LifecycleService is not an interface, it’s a base class same way as ComponentActivity. So you probably just should follow SO
c
thanks yeah. i misinterpreted it the first time i read your answer. I filed a feature request with firebase to extend from this LifecycleService instead. thank youu
👍 2
g
Funny, that they already use
EnhancedIntentService
as base class, which does exactly the same, creates executor with lifecycle of the service (shutting down it onDestroy)
i
LifecycleService
is just a shim wrapper around the actual logic in
ServiceLifecycleDispatcher
, which is there exactly if you already have a base class for your service: https://developer.android.com/reference/androidx/lifecycle/ServiceLifecycleDispatcher
g
ah it’s nice, indeed. A bit more work though if one needs only coroutineScope, not all lifecycle events
i
Yeah, you really only need a
val coroutineContext
set up with something like
SupervisorJob() + Dispatchers.Main
and
coroutineScope.cancel()
in
onDestroy()
, everything else is optional, tbh
💡 1
c
I eneded up going with this if anyone is interested
Copy code
@AndroidEntryPoint
class MyFirebaseMessagingService : FirebaseMessagingService() {
  @Inject lateinit var apiService: MyApiService

  private val job = SupervisorJob()
  private val scope = CoroutineScope(<http://Dispatchers.IO|Dispatchers.IO> + job)

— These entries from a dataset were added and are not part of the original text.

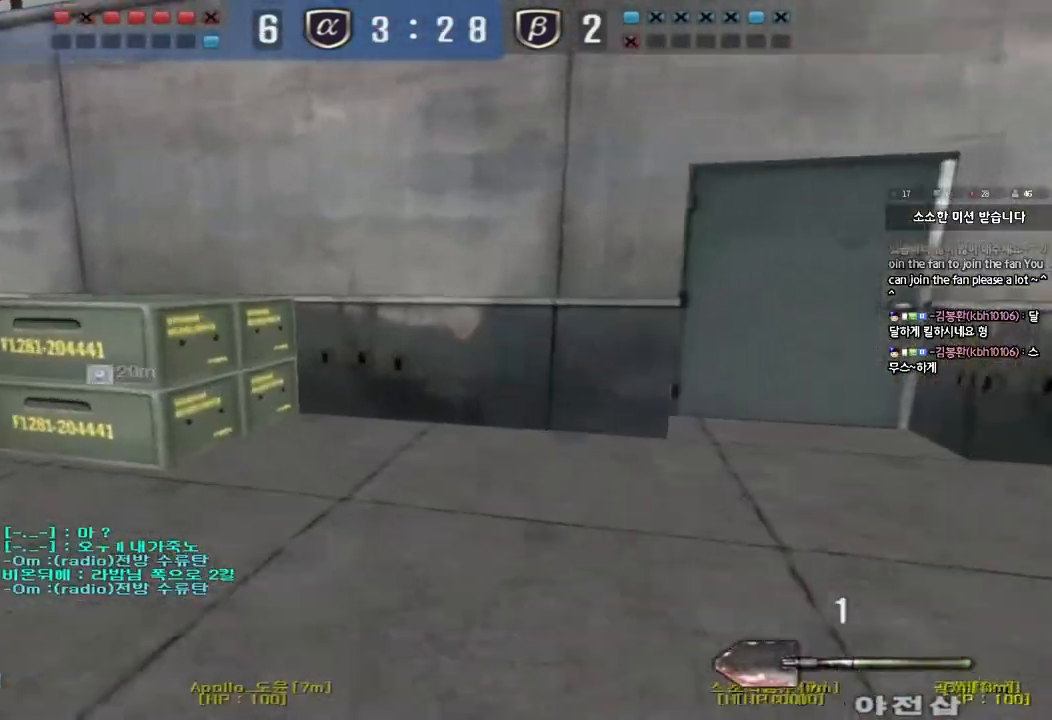
{"keys": ["a", "w"], "events": []}
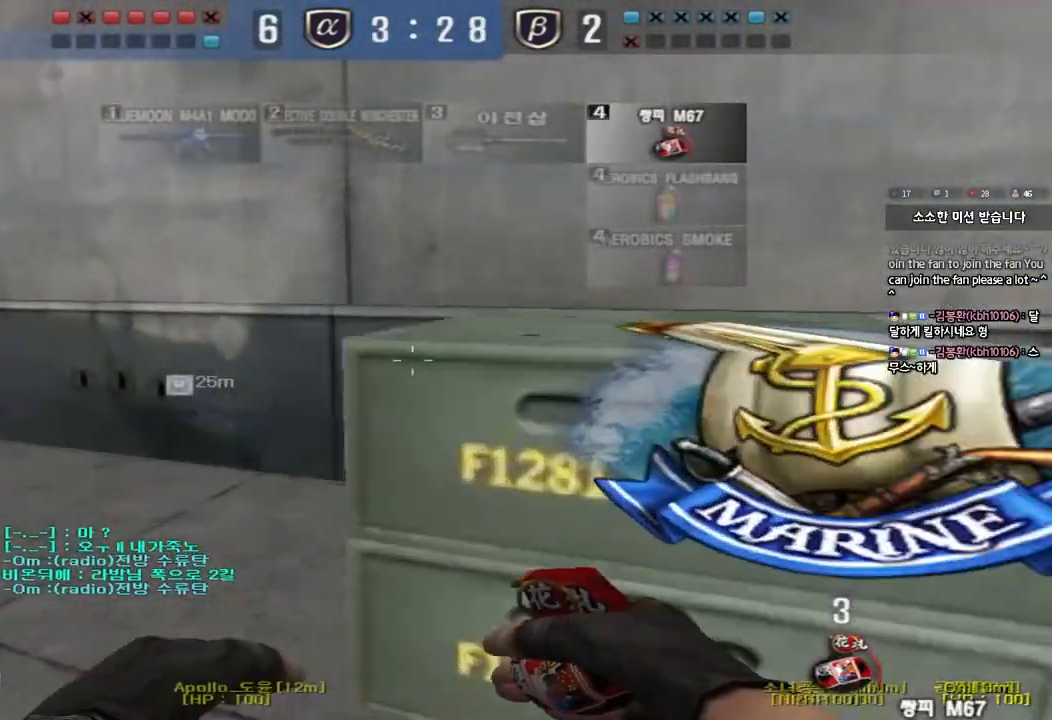
{"keys": ["a", "w"], "events": []}
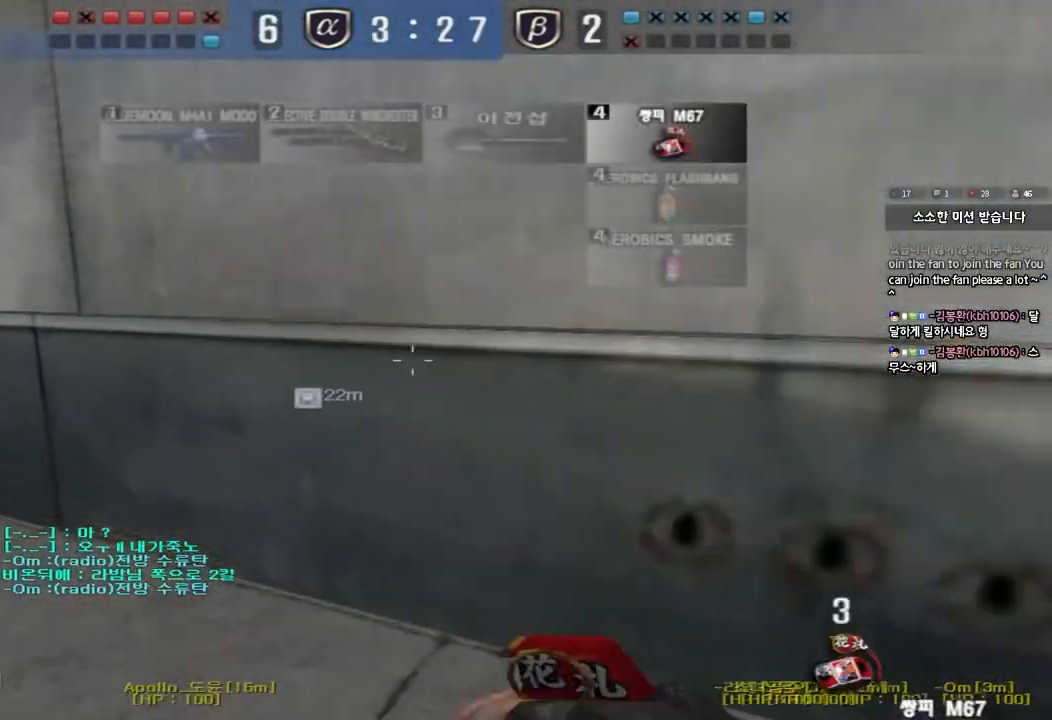
{"keys": ["a", "w"], "events": []}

//run some suspend functions when needed

  override fun onDestroy() {
    job.cancel()
    super.onDestroy()
  }
g
I would remove job property and just cancel scope itself I also not a fan of using IO by default in the service, it changes default thread of Service (which is run on Main thread by default) and instead wrap to appropriate dispatcher when it’s needed
c
Good points. Since retrofit handles switching of threads, I don't think I need to declare a dispatcher at all. Updated to:
Copy code
@AndroidEntryPoint
class MyFirebaseMessagingService : FirebaseMessagingService() {
  @Inject lateinit var apiService: MyApiService

  private val scope = CoroutineScope(Dispatchers.Main)

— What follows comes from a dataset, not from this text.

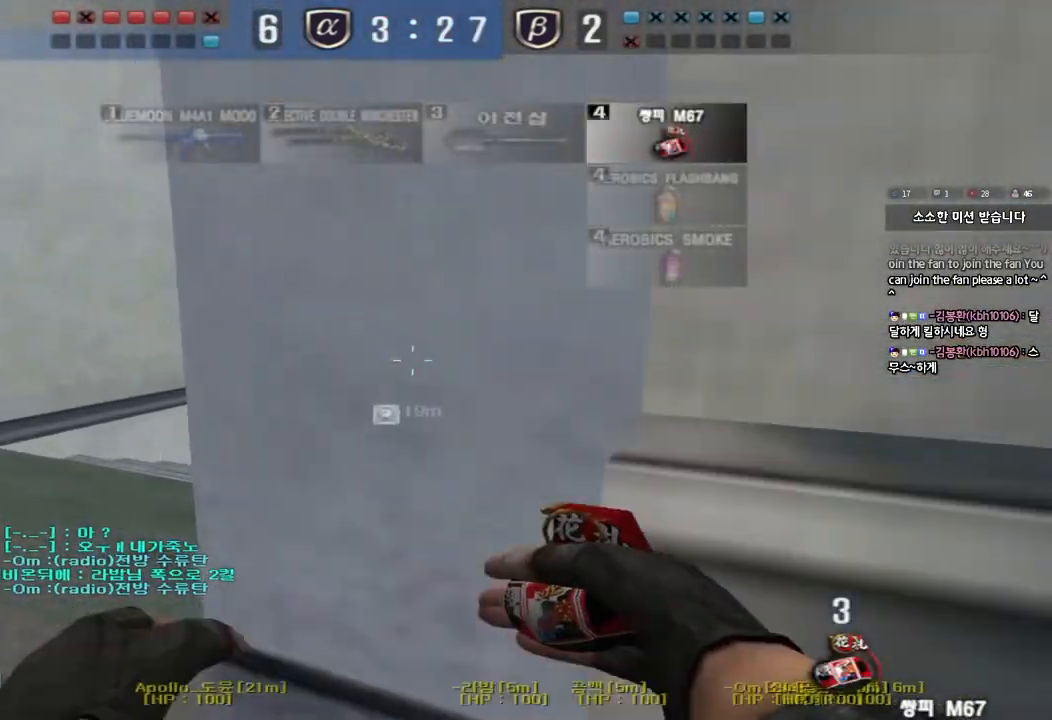
{"keys": ["d", "w"], "events": [[17, "a", "up"], [50, "d", "down"]]}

//run some suspend functions when needed

  override fun onDestroy() {
    scope.cancel()
    super.onDestroy()
  }
g
You still need Job, othewise it will produce new job for every cororoutine, so no sctructured concurrency
Copy code
private val scope = CoroutineScope(Dispatchers.Main + SupervisorJob())
Also it’s fine to specify dispatcher, and Main looks as appropriate choice for Service (Activity, Fragment)
c
Oh thats what you meant. Okay.
Copy code
@AndroidEntryPoint
class MyFirebaseMessagingService : FirebaseMessagingService() {
  @Inject lateinit var apiService: MyApiService

  private val scope = CoroutineScope(Dispatchers.Main + SupervisorJob())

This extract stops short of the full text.